Les terrains qui peuvent être affectés par des glissements fortement rétrogressifs couvrent de très grandes surfaces. Leur délimitation a donc une incidence majeure sur l’aménagement du territoire et sur l’utilisation des terrains déjà bâtis dans ces zones. L’approche cartographique actuelle liée au risque de grands glissements dans les argiles sensibles repose principalement sur la détermination des caractéristiques géotechniques en laboratoire à partir d’échantillons récupérés sur le terrain, ainsi que sur certains essais de terrain tels que le piézocône et le scissomètre de chantier. Cette approche, très dispendieuse, donne des résultats ponctuels, ce qui peut engendrer des imprécisions. L’utilisation de méthodes géophysiques évaluant la résistivité électrique des sols argileux est une approche ayant le potentiel de mieux cibler et de diminuer les travaux de terrain nécessaires à la cartographie des zones exposées aux glissements de terrain.

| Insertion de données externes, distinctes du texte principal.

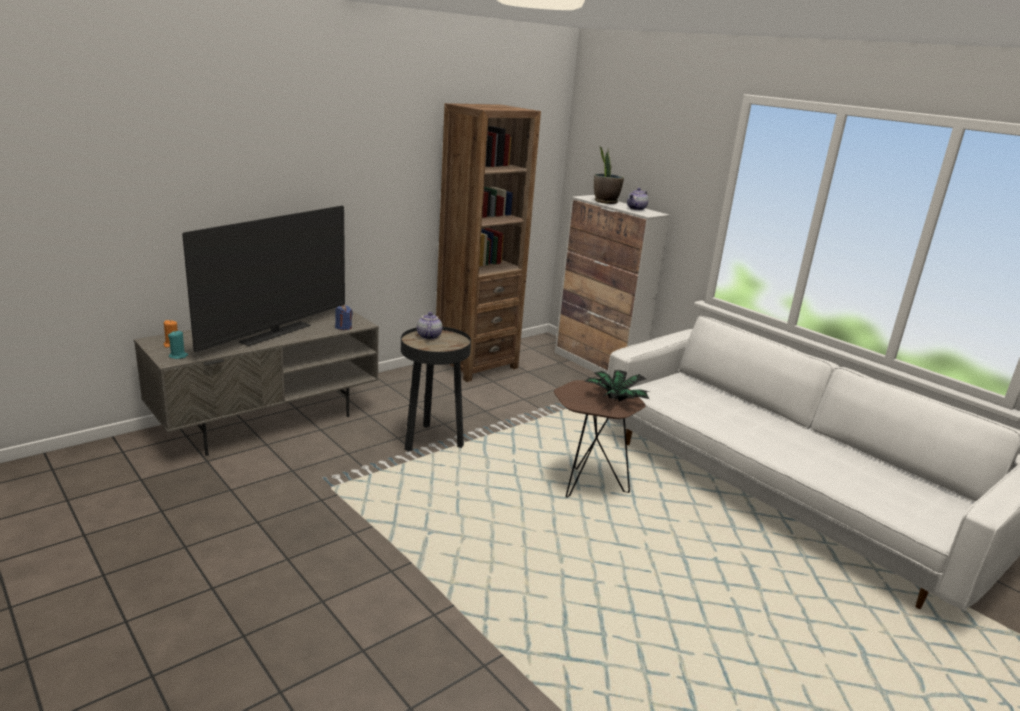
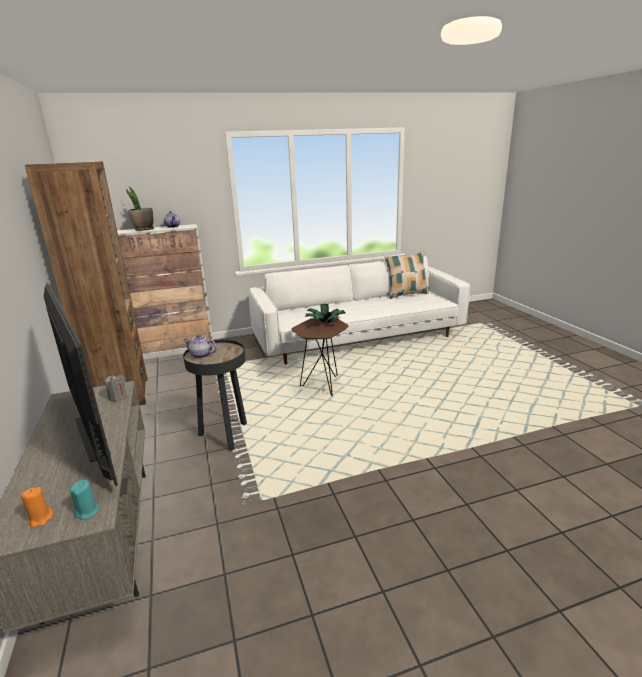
camera: 65 degrees left, 0 degrees up
(343, 327) = (117, 397): blue candle -> grey candle
(918, 480) = (406, 294): none -> pillow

Le projet Résistivité développe, en collaboration avec le Ministère de la sécurité publique et le Ministère des transports, de la mobilité durable et de l’électrification de transports, nos connaissances quant aux différentes techniques de mesure de la résistivité électrique des sols argileux, un paramètre qui pourrait être un bon indicateur des propriétés géotechniques pertinentes à évaluer pour les besoins de la cartographie liée au risque de glissement de terrain dans les argiles sensibles. À cette fin, des mesures de résistivité électrique par méthodes géophysiques, par piézocône avec mesure de la résistivité et en laboratoire ont été réalisées sur des sols provenant des régions de Brownsburg et de Saint-François-de-la-Rivière-du-Sud. Ces données ont ensuite été comparées aux propriétés géotechniques des sols étudiés afin de déterminer des corrélations permettant d’identifier les zones d’argiles sensibles et d’argiles non sensibles à partir de mesures de résistivité électrique. L’avantage de cette approche est que l’acquisition des mesures de résistivité électrique est beaucoup moins coûteuse que la méthode basée sur le prélèvement d’échantillons de sol, qu’elle est effectuée in situ sans altération du sol en place et        qu’elle donne des résultats en continu sur une grande superficie.

La pertinence et la capacité d’utilisation de ces différentes techniques est donc étudiée dans le but de les intégrer au processus de cartographie des zones exposées aux glissements de terrain dans les sols argileux.